Auszug:
%%

Eine Technologie für die Herstellung synthetischer Treibstoffe hat das Unternehmen Caphenia entwickelt. Der Gedanke: In einem einzigen Reaktor sollen drei bekannte chemische Verfahren in drei Schritten hintereinander und miteinander kombiniert werden, um ein Synthesegas herzustellen. Ausgangsmaterialien sind aus organischen Abfällen und Klärschlämmen erzeugtes Biogas (bestehend aus Methan und Kohlenstoffdioxid), Wasser und Strom aus erneuerbaren Energien.
Zunächst wird das Methan mithilfe von regenerativem Strom in seine Komponenten Kohlenstoff und Wasserstoff zerlegt. In einem zweiten Verfahrensschritt reagiert der Kohlenstoff mit dem Kohlenstoffdioxid und bildet Kohlenstoffmonoxid aus. In Schritt drei entsteht aus weiterem Kohlenstoff und Wasserdampf ebenfalls Kohlenstoffmonoxid, aber auch Wasserstoff – es ergibt sich insgesamt also eine Mischung aus Kohlenstoffmonoxid und Wasserstoff. Dieses Synthesegas kann danach mittels bekannter Konversionstechnologien in beliebige Kraftstoffe wie Kerosin, Diesel oder Benzin umgewandelt werden. 2021 war das Unternehmen für die Entwicklung dieses Verfahrens für den Deutschen Innovationspreis nominiert.

%%

Datenabschnitt:
%%

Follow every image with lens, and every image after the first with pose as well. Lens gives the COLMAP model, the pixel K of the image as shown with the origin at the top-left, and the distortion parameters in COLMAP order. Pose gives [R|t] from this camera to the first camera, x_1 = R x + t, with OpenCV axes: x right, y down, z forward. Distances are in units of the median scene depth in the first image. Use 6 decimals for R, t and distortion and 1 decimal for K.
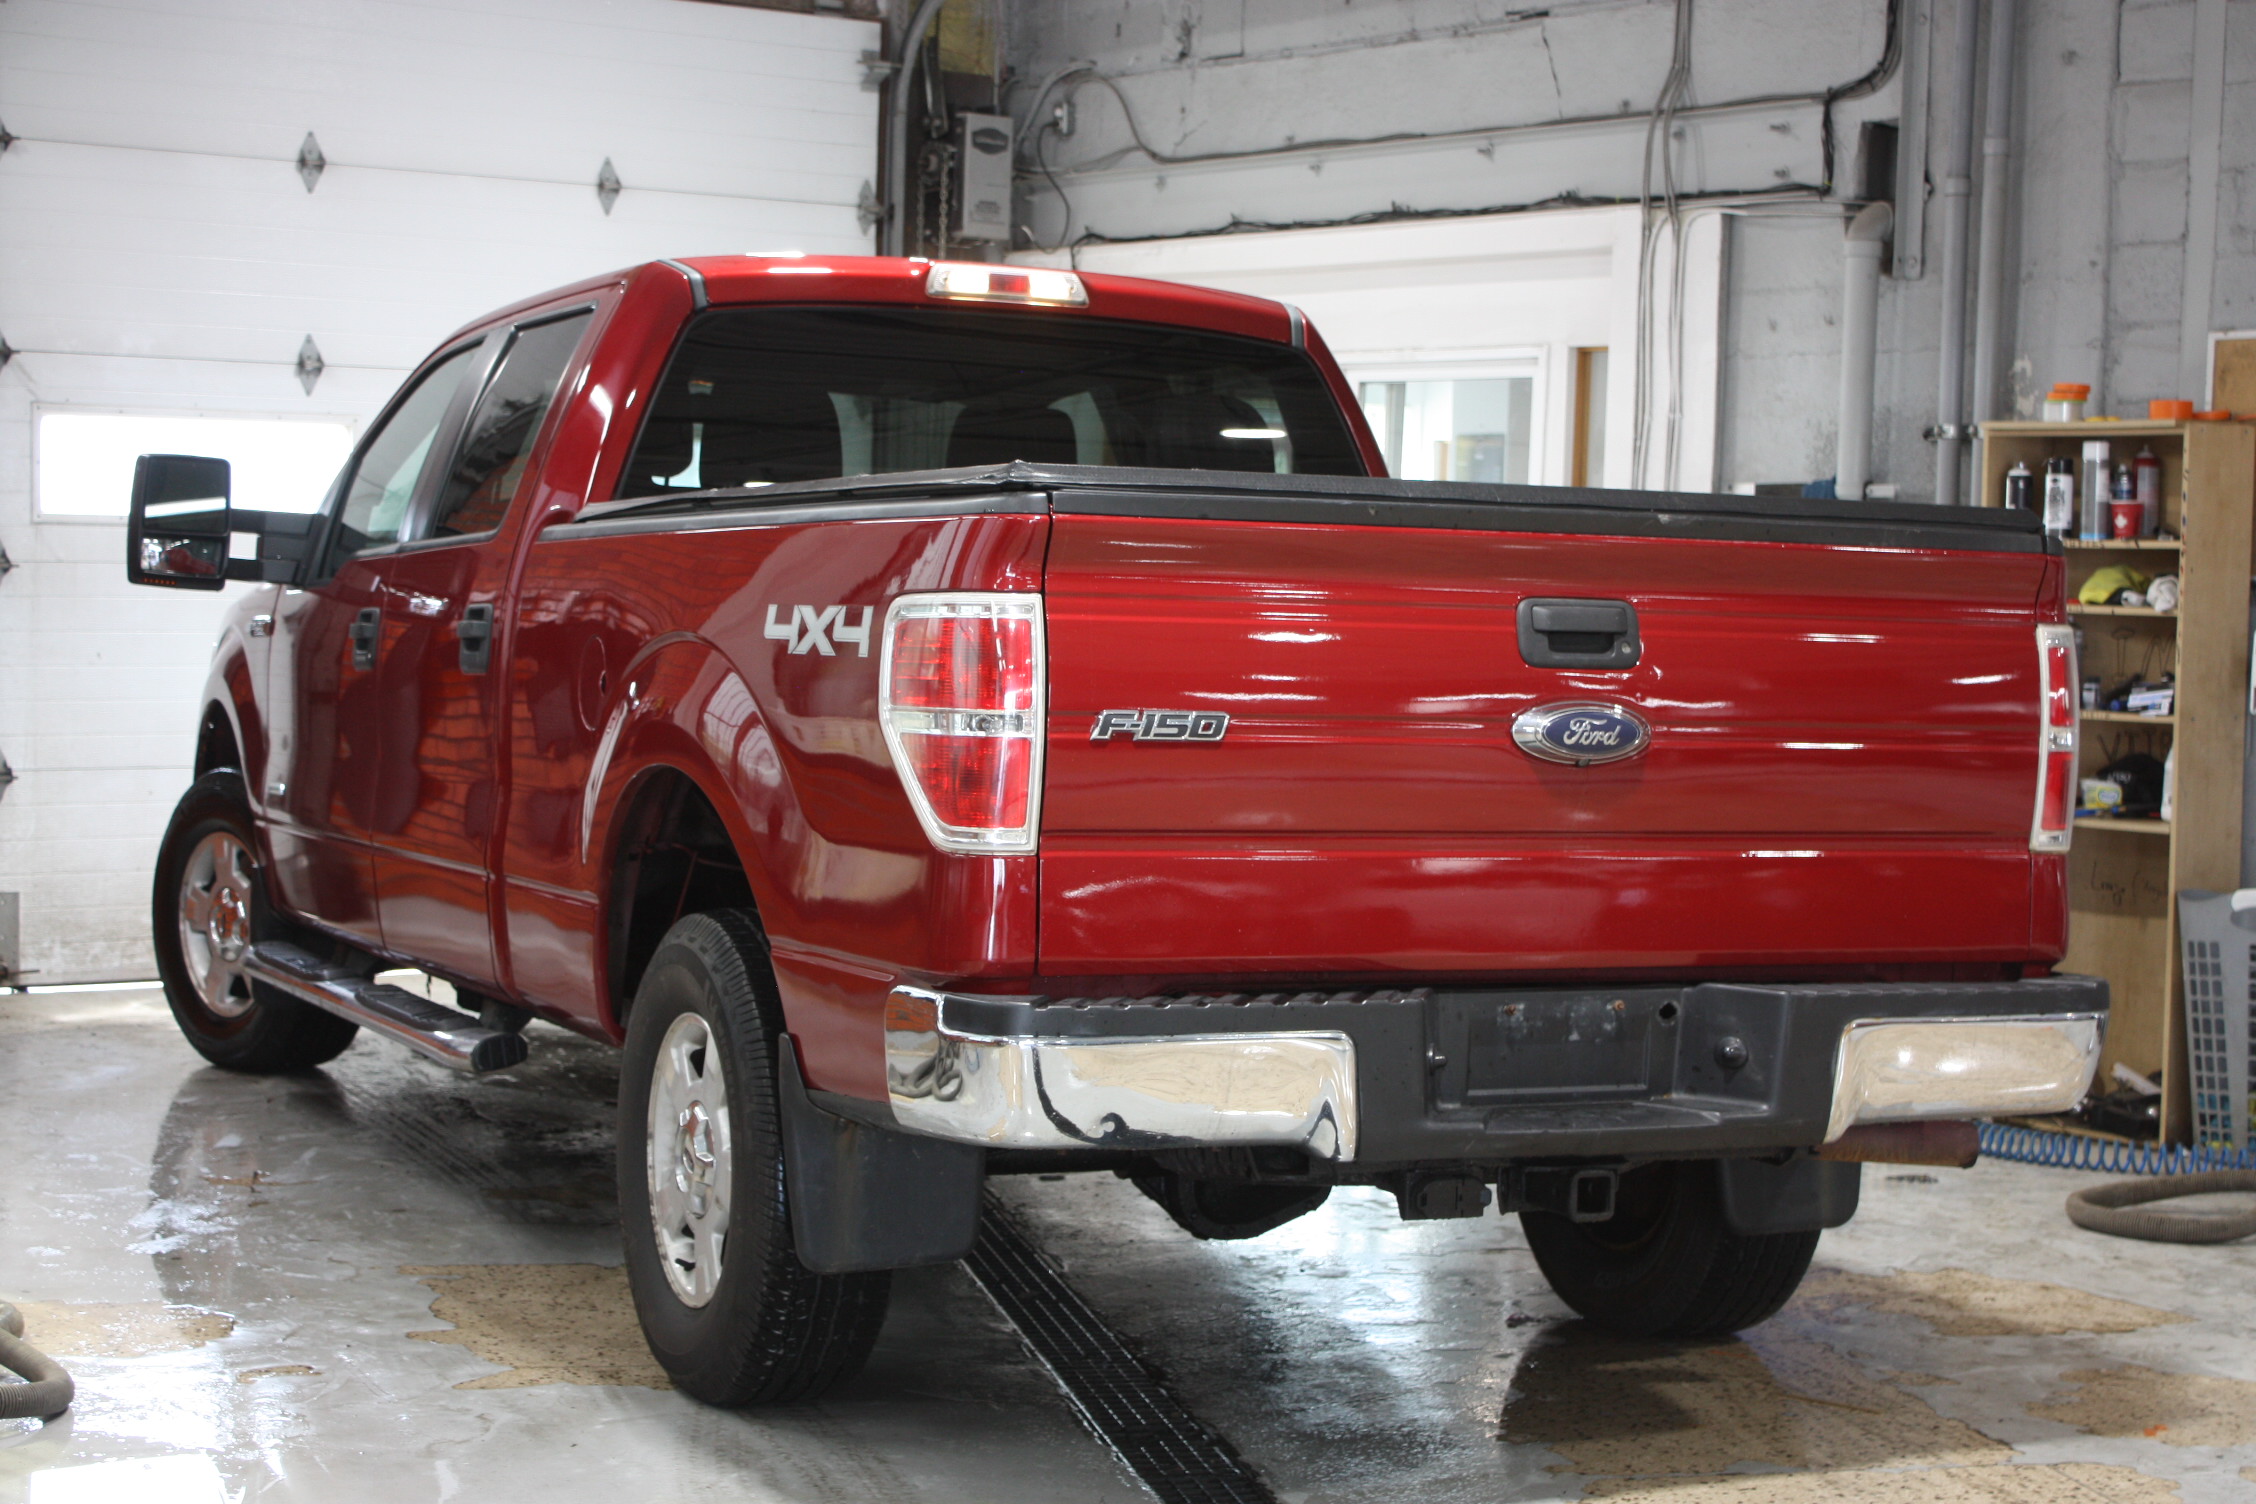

%%

Arbeitsauftrag 1:
Entnimm dem Auszug über synthetische Treibstoffe die Stelle beginnend mit „Zunächst wird das“ und weiter bis einschließlich „Deutschen Innovationspreis nominiert.“.
Arbeitsauftrag 2:
Führe den Text über das Treibstoffverfahren von Caphenia ab seinem letzten Satz weiter.
Das Material stammt aus einer anderen Quelle.

Antwort 1:
Zunächst wird das Methan mithilfe von regenerativem Strom in seine Komponenten Kohlenstoff und Wasserstoff zerlegt. In einem zweiten Verfahrensschritt reagiert der Kohlenstoff mit dem Kohlenstoffdioxid und bildet Kohlenstoffmonoxid aus. In Schritt drei entsteht aus weiterem Kohlenstoff und Wasserdampf ebenfalls Kohlenstoffmonoxid, aber auch Wasserstoff – es ergibt sich insgesamt also eine Mischung aus Kohlenstoffmonoxid und Wasserstoff. Dieses Synthesegas kann danach mittels bekannter Konversionstechnologien in beliebige Kraftstoffe wie Kerosin, Diesel oder Benzin umgewandelt werden. 2021 war das Unternehmen für die Entwicklung dieses Verfahrens für den Deutschen Innovationspreis nominiert.

Antwort 2:
Nun geht das Verfahren im Projekt reTURN in den vierjährigen Praxistest: In Frankfurt-Höchst wird ab 2023 ein Prototyp des Reaktors gebaut und das Verfahren erprobt, um seine technische Machbarkeit und Massenmarkttauglichkeit zu beweisen. Als zweiter Projektbeteiligter konzipiert das Institut für Verbrennungstechnik des Deutschen Zentrums für Luft- und Raumfahrt (DLR) Messverfahren am Reaktor und Simulationen. Die Hochschule Bonn-Rhein-Sieg entwickelt ein Modell zur Bestimmung des CO2-Fußabdruckes im gesamten Prozess und in der Testanlage.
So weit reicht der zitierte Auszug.